Check every line below for the word "stock" and copy the ones that have it.

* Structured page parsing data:
____

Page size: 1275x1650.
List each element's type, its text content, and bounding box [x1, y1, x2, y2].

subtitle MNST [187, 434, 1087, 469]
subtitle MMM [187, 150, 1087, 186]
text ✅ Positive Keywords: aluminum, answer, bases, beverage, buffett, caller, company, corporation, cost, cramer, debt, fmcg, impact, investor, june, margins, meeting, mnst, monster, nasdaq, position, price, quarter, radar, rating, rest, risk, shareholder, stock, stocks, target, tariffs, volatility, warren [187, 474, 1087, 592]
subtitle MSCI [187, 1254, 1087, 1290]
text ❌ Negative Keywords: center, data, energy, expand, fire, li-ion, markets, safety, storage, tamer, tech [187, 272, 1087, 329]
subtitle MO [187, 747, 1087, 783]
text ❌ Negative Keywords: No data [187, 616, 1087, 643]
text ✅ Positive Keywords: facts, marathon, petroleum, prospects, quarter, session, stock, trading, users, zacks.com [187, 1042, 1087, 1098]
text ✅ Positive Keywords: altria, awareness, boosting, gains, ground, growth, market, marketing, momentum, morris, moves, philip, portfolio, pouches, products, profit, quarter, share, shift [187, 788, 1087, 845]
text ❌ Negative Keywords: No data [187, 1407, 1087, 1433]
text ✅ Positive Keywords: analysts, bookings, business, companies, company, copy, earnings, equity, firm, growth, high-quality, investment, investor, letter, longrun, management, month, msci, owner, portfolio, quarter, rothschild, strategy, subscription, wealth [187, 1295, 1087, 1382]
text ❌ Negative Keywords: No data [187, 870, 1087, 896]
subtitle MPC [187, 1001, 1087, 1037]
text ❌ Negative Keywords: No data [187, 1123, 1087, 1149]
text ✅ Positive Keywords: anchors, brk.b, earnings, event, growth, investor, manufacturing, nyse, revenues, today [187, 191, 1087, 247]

____

* THE COMPLETED TASK:
text ✅ Positive Keywords: aluminum, answer, bases, beverage, buffett, caller, company, corporation, cost, cramer, debt, fmcg, impact, investor, june, margins, meeting, mnst, monster, nasdaq, position, price, quarter, radar, rating, rest, risk, shareholder, stock, stocks, target, tariffs, volatility, warren [187, 474, 1087, 592]
text ✅ Positive Keywords: facts, marathon, petroleum, prospects, quarter, session, stock, trading, users, zacks.com [187, 1042, 1087, 1098]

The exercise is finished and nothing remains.